- [Work to complete]:
Scan the records below for lines with the word "linejoin", then state how many you find and nothing else.

- [Material for this exercise]:
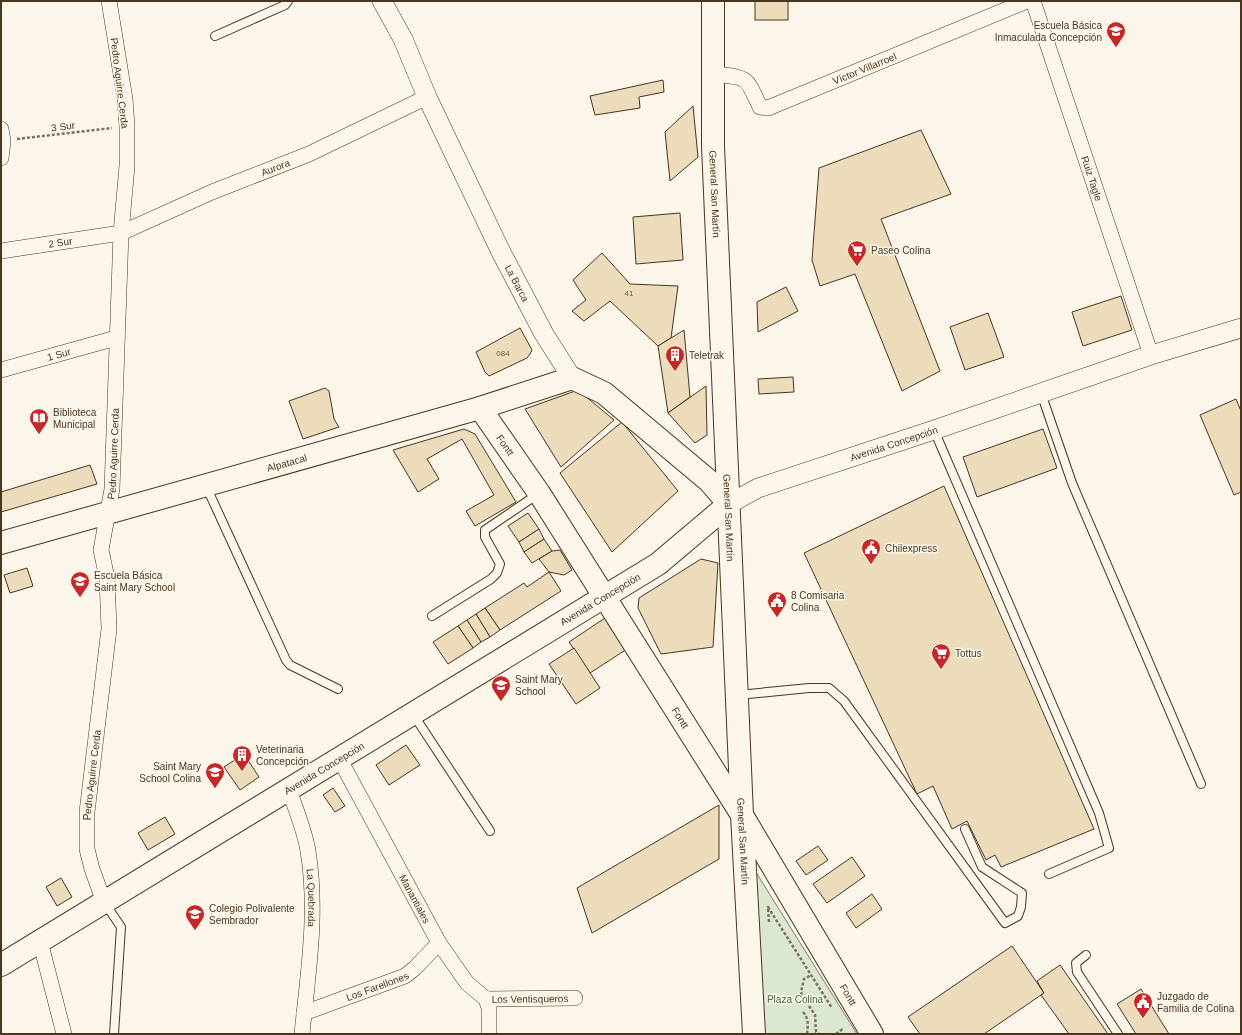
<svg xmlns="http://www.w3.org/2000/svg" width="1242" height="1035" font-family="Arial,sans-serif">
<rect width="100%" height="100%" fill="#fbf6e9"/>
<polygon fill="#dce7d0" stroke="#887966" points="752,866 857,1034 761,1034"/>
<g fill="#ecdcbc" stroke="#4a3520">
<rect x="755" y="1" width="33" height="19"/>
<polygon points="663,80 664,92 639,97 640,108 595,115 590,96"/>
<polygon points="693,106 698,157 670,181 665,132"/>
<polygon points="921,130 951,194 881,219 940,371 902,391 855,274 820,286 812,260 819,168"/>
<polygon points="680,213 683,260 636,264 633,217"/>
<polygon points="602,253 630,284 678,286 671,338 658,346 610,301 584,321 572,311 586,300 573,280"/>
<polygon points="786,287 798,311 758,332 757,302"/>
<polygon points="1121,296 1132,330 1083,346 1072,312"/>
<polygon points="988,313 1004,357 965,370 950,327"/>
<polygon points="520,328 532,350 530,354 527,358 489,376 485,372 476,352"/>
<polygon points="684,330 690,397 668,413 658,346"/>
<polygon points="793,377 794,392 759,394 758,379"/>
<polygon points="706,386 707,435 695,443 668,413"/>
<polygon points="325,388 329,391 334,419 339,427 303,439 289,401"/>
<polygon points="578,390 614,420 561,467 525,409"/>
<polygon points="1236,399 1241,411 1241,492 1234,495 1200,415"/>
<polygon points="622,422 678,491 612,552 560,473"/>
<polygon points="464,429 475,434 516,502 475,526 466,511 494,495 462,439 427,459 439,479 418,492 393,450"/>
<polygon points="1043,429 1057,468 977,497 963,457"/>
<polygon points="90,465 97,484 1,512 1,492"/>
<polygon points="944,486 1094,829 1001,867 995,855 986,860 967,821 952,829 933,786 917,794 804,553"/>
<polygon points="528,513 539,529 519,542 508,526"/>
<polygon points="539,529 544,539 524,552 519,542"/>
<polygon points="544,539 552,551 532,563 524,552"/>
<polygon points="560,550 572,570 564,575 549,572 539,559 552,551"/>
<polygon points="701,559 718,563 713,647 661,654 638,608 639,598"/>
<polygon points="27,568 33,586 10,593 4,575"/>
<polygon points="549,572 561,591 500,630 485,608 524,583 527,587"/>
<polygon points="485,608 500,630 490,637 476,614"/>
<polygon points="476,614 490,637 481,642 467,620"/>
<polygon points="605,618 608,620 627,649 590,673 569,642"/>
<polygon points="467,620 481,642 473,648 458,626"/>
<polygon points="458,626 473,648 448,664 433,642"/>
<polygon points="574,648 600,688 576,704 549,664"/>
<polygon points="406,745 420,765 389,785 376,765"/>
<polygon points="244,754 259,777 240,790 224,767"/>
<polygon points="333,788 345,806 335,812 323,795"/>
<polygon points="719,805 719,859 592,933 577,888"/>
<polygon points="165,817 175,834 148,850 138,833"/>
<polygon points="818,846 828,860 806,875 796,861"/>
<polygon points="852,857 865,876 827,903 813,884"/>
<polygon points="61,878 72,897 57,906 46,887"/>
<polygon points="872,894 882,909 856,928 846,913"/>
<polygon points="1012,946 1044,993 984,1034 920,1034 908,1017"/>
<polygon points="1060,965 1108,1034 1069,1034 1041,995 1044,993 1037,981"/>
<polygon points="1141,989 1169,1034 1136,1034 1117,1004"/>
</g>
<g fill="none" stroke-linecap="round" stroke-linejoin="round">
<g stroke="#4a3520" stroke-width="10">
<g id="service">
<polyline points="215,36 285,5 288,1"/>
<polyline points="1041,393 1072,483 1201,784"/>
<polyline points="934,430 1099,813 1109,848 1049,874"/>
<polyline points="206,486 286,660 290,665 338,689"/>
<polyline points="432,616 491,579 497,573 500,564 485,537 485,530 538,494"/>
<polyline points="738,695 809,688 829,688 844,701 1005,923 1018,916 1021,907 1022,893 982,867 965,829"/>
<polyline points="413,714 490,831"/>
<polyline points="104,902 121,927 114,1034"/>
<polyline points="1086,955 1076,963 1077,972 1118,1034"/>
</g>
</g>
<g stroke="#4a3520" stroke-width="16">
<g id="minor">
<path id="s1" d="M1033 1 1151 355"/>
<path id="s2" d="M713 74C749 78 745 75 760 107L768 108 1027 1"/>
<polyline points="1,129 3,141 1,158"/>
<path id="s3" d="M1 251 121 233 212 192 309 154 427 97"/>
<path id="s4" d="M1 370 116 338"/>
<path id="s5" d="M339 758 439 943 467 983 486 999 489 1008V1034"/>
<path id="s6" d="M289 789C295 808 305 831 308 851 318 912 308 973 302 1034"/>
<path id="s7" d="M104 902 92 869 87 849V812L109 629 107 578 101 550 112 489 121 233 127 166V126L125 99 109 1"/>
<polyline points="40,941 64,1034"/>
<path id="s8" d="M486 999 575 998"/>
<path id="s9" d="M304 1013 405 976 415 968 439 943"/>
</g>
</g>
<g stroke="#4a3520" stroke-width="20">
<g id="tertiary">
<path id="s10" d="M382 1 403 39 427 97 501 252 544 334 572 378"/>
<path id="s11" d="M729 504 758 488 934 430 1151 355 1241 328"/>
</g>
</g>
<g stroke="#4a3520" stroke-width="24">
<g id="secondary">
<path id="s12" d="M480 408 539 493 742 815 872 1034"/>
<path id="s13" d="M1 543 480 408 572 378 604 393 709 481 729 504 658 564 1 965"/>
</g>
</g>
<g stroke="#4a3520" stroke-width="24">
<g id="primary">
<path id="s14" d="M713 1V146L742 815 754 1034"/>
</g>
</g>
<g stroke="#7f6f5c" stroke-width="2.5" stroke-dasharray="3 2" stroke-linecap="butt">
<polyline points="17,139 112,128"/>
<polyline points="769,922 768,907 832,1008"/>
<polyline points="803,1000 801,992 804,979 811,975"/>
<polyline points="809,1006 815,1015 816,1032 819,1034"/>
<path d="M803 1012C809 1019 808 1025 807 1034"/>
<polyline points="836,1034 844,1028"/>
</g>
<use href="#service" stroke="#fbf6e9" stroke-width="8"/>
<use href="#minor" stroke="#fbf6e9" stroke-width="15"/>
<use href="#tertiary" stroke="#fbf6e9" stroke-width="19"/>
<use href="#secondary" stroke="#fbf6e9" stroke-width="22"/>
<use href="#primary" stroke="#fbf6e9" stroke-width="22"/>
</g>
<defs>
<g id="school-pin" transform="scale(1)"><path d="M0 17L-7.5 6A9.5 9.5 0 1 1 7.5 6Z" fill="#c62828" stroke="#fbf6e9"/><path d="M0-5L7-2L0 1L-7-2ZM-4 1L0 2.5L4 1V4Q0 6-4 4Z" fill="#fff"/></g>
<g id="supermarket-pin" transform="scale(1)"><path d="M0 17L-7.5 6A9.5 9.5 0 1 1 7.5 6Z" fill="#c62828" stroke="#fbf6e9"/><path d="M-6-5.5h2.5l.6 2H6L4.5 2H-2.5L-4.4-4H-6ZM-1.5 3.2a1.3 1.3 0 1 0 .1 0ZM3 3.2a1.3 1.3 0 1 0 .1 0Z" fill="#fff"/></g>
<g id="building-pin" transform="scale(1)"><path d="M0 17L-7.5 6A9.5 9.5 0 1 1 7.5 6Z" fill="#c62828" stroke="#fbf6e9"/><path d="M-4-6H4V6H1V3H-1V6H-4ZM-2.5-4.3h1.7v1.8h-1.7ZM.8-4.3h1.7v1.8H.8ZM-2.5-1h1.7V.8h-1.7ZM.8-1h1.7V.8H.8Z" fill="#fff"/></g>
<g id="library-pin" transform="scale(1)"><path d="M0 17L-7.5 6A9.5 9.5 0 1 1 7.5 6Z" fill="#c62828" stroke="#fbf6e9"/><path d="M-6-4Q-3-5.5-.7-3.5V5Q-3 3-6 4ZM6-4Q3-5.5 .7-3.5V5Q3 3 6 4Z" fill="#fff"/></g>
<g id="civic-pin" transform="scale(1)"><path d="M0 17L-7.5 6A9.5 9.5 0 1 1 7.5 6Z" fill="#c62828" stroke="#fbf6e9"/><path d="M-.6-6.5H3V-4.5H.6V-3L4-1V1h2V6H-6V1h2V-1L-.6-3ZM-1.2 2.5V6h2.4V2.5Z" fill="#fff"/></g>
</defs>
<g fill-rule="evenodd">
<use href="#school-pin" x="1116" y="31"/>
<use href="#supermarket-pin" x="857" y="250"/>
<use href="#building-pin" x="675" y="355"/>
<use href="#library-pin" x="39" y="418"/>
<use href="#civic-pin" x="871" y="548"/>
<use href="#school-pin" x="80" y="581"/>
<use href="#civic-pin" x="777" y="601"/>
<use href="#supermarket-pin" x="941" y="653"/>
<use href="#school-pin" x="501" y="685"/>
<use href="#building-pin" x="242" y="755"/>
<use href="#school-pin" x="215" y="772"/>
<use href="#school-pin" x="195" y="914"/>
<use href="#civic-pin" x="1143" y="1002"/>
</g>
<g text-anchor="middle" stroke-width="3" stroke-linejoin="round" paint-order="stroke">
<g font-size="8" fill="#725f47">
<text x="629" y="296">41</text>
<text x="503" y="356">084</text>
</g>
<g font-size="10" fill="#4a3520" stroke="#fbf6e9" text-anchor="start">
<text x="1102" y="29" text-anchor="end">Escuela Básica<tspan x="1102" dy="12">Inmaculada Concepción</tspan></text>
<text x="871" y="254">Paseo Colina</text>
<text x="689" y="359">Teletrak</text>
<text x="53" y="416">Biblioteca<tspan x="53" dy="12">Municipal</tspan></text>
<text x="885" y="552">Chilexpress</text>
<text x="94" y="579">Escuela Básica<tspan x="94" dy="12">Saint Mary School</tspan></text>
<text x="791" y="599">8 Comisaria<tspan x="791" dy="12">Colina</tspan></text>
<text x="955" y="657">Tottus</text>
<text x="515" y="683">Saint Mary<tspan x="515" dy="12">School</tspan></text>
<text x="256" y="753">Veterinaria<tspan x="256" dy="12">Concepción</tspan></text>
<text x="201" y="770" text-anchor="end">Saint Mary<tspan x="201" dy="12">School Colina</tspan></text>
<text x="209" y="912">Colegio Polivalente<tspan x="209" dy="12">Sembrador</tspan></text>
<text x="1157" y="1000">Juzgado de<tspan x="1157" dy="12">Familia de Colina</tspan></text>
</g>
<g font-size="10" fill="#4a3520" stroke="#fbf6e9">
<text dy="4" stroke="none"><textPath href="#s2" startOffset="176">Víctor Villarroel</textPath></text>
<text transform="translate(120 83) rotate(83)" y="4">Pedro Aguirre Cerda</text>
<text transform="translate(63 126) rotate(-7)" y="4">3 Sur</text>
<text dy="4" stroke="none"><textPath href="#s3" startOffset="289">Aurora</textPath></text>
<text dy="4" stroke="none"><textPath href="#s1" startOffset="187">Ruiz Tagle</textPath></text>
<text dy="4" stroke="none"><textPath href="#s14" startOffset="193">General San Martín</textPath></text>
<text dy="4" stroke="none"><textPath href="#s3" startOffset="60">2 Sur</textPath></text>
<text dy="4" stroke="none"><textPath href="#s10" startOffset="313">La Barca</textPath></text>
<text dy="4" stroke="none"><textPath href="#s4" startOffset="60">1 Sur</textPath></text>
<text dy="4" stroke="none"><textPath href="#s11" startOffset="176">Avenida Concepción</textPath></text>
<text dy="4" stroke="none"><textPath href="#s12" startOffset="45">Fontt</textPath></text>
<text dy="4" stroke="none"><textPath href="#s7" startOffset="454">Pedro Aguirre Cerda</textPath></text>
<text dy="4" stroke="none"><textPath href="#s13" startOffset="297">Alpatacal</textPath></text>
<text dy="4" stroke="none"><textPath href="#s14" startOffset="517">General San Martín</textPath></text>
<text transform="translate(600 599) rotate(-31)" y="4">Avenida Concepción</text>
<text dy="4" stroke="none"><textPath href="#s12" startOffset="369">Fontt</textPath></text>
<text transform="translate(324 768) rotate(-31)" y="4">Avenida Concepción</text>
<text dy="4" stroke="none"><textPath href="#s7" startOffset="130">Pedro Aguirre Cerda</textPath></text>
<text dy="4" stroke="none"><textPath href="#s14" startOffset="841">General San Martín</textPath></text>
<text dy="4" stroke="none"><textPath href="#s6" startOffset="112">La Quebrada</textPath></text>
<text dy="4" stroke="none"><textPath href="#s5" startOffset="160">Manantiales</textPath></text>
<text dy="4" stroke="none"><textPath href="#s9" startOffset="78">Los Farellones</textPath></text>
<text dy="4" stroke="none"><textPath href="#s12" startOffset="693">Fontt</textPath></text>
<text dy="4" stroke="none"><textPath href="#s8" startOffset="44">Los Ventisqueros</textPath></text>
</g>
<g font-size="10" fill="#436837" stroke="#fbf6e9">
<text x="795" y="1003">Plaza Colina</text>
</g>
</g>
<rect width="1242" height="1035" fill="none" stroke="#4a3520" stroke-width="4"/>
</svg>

- [Exercise result]:
2